From the entries below, return every line that includes the word "During".

*** Block opens ***

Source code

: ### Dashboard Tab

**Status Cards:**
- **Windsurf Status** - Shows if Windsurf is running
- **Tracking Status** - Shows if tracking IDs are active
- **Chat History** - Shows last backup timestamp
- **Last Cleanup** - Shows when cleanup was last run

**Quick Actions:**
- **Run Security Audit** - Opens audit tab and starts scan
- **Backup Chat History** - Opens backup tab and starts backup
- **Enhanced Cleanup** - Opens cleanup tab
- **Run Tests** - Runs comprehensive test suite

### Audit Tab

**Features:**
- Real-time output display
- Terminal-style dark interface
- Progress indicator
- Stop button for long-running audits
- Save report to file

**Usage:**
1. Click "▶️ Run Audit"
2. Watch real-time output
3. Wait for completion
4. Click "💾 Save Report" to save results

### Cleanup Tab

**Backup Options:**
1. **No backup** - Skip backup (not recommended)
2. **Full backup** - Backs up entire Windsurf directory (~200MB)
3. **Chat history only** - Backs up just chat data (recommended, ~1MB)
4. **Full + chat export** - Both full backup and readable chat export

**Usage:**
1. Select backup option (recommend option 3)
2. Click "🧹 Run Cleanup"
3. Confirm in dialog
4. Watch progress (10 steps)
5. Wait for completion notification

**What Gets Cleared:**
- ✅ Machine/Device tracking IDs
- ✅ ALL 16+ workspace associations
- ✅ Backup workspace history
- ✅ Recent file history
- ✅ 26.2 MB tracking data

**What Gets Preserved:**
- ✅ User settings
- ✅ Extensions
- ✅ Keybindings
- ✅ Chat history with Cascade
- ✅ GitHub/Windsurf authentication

*** Block closes ***
*** Block opens ***

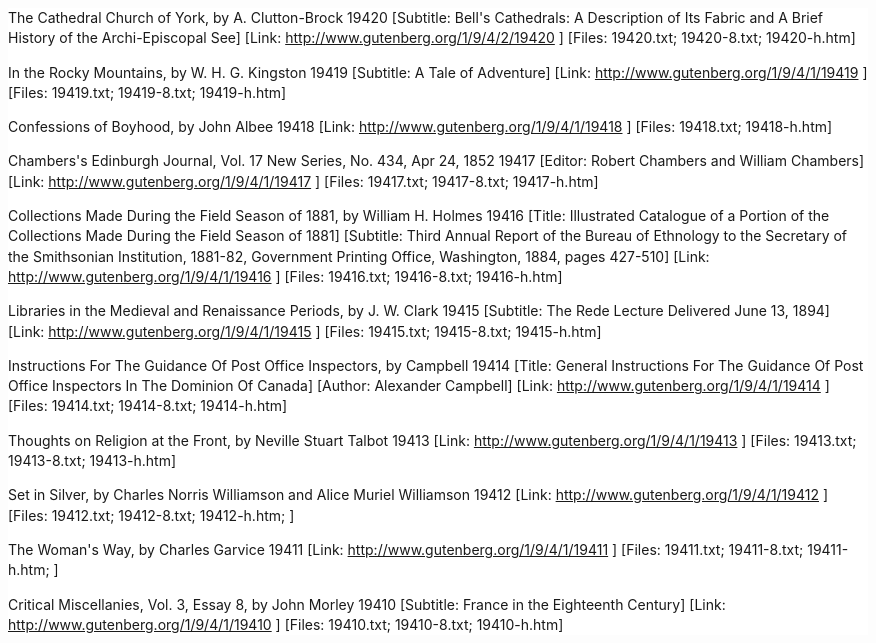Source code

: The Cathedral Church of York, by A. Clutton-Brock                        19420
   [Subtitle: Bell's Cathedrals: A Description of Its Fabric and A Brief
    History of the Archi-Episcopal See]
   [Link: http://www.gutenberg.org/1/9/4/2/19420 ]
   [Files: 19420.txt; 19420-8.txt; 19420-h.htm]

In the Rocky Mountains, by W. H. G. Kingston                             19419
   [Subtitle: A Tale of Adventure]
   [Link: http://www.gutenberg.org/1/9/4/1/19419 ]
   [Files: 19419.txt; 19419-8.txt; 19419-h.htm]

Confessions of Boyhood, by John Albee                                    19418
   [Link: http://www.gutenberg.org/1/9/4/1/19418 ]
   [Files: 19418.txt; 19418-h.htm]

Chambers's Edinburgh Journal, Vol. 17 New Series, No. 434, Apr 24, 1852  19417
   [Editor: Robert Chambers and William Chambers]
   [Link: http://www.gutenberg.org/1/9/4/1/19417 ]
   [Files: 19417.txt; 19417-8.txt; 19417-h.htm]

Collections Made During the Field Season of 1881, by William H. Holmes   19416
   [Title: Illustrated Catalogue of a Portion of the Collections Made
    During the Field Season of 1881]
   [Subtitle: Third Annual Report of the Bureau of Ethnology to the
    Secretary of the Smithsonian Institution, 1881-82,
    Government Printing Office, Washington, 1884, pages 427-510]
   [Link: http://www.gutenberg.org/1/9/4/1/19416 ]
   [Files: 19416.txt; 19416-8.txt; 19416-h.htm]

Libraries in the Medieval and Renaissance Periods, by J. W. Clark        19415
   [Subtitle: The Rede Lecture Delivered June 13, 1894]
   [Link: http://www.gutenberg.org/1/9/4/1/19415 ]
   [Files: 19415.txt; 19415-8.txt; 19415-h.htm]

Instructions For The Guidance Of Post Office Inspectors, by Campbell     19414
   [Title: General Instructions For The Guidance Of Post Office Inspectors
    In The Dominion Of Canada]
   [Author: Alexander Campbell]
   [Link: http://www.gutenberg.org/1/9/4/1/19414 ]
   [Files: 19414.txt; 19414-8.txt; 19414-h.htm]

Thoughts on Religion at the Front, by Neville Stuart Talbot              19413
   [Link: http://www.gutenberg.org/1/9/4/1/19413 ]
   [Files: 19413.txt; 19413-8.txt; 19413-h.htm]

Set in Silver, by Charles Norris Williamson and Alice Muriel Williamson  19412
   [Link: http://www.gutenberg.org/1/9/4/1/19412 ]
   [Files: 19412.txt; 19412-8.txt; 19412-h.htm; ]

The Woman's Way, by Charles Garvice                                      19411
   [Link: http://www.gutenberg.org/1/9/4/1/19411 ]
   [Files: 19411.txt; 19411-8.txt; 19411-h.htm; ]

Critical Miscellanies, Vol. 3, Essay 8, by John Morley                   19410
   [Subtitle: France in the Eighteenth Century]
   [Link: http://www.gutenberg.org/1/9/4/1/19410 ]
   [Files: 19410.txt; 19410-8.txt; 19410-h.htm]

*** Block closes ***

▸ **TASK SOLUTION**:
Collections Made During the Field Season of 1881, by William H. Holmes   19416
    During the Field Season of 1881]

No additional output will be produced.